= Burn rate =

Rate at which a company is losing money

Burn rate is the rate at which a company consumes its cash. It is typically expressed in monthly terms and used for startups. E.g., "the company's burn rate is currently $65,000 per month." In this sense, the word "burn" is a synonymous term for negative cash flow. It is also a measure of how fast a company will use up its shareholder capital. If the shareholder capital is exhausted, the company will either have to start making a profit, find additional funding, or close down.

Burn rate can also refer to how quickly individuals spend their money, particularly their discretionary income. For example, Mackenzie Investments commissioned a test to gauge the spending and saving behavior of Canadians to determine if they are “Overspenders”.

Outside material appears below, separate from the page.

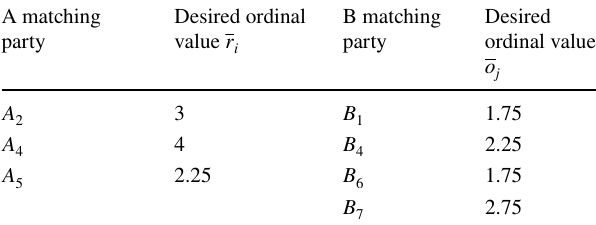
Table 5 Desired ordinal value by the individuals with the weak per- ceived difference type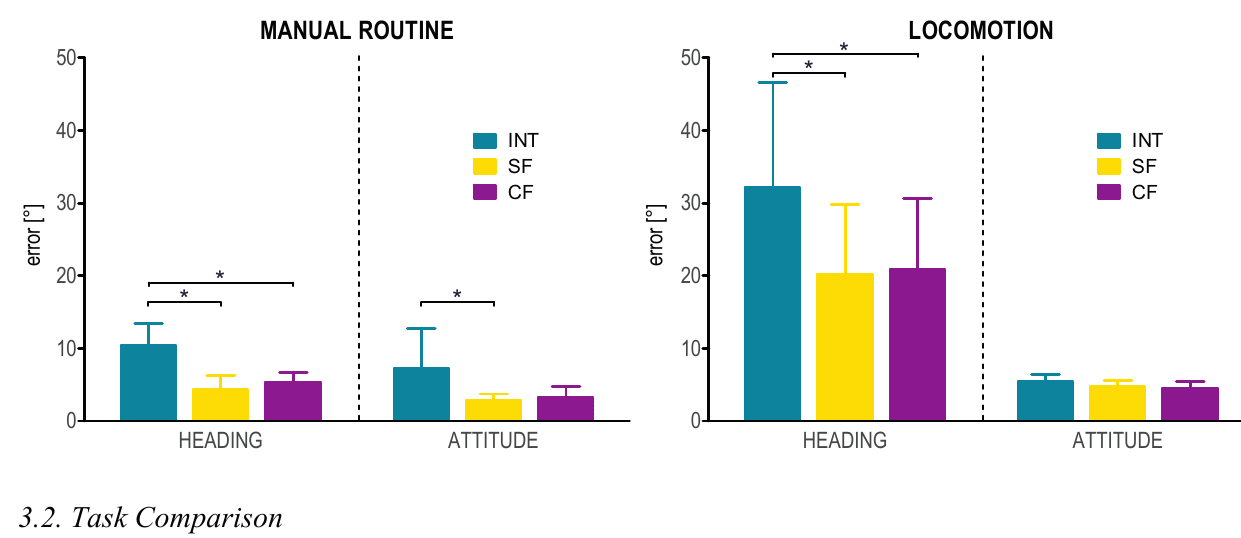
Figure 4. Heading and attitude errors (mean and one standard deviation) for the manual routine (on the left) and the locomotion (on the right) tasks. Significant differences among the INT, SF and CF methods are indicated with an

Burn rate is also used in project management to determine the rate at which hours (allocated to a project) are being used, to identify when work is going out of scope, or when efficiencies are being lost. The term is also used in biology, to refer to a person's basic metabolic rate; in rocketry, it refers to the rate at which a rocket is burning fuel; and in chemistry, it refers to the rate at which a compound or substance burns.

==History==
The term came into common use during the dot-com era when many start-up companies went through several stages of funding before emerging into profitability and positive cash flows and thus becoming self-sustainable (or, as for the majority, failing to find additional funding and sustainable business models and thus going bankrupt). In between funding events, burn rate becomes an important management measure, since together with the available funds, it provides a time measure to when the next funding event needs to take place.

Some entrepreneurs and investors say that part of the reasons behind the dot-com bust was the unsound management and financial investor practices to keep the burn rate up, taking it as a proxy for how fast the start-up company was acquiring a customer base.

== In project management ==

In project management, burn rate is the rate at which a project's budget is being spent, used to flag scope creep or lost efficiencies.